In the restitution memo, written by Assistant State Attorney Lisa Chittaro and approved by Judge Deno Economou, Arnold was ordered to search for a job and keep a daily log of his efforts. When he gets a job, he will have to pay a minimum of $500 per month. He will also have to provide a detailed record of his monthly bills, including utilities. The memo also asked that Arnold's finances be reviewed within a year by the court.

Harles gets a new judge

HOLMES BEACH –Gerald Harles II might be able to come home soon after the judge in his case disqualified himself.

The 30-year-old lived with his mother, Judy, until May 31, when his actions after drinking caused his mother to call police. According to the police report, an officer thought he saw and heard Harles with a weapon and the Holmes Beach Police Department called in the Manatee County Sheriff's Office SWAT team.
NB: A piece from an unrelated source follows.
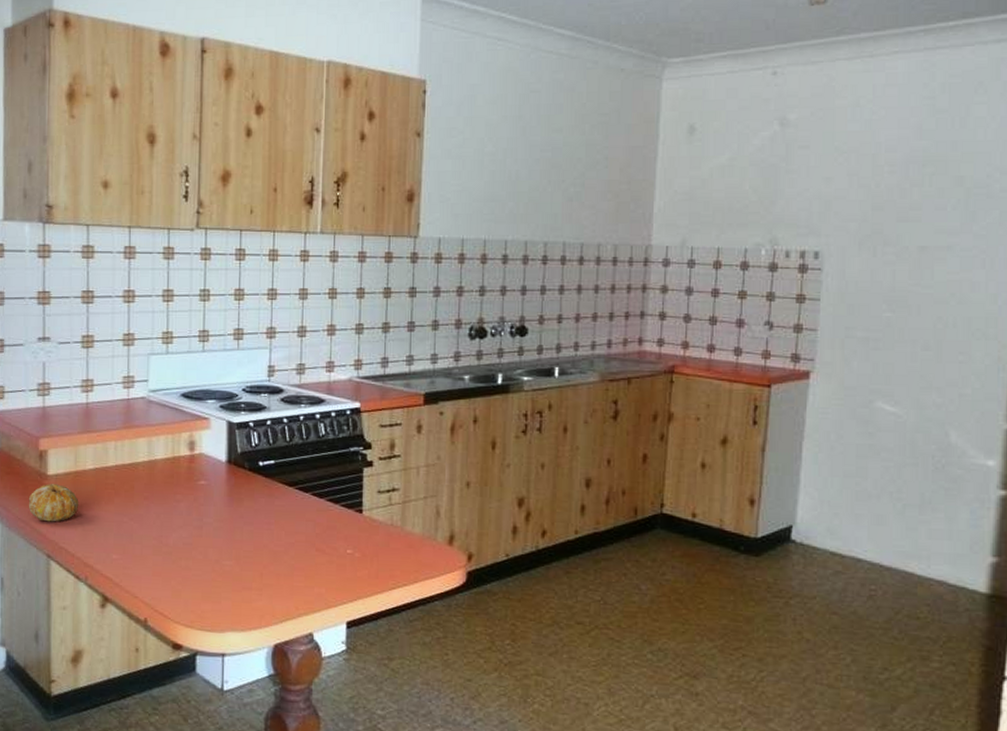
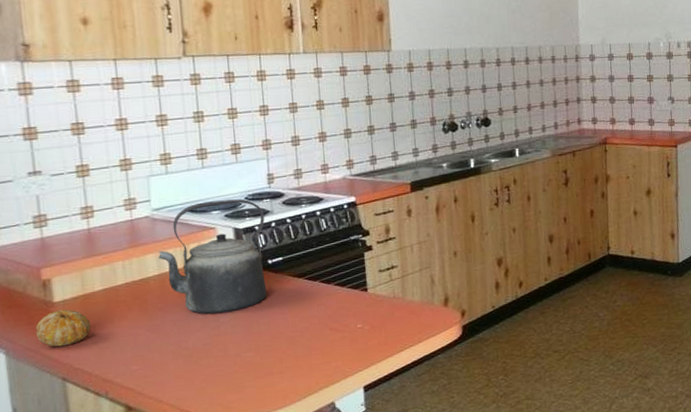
kettle: none [150,389,260,513] -> present [158,199,267,314]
Harles surrendered peacefully and was taken to jail. He was charged with aggravated assault with a firearm and was released on bail, but the judge put a "no-contact" order in effect, for his mother's safety. His mother complained about having to pay for her son's motel room and entered a request to change the order to a "no harmful contact" order.

However, Judge Deno Economou refused, saying she lied about whether her son had a weapon. That prompted her to file a motion to disqualify Judge Economou and get a new judge.

On July 18, Judge Economou disqualified himself and assigned the case to District Judge Susan Maulucci. He also set a hearing for Thursday, Aug. 18, at 11:30 a.m. to modify Harles' release to a "no harmful contact" order. Maulucci will preside.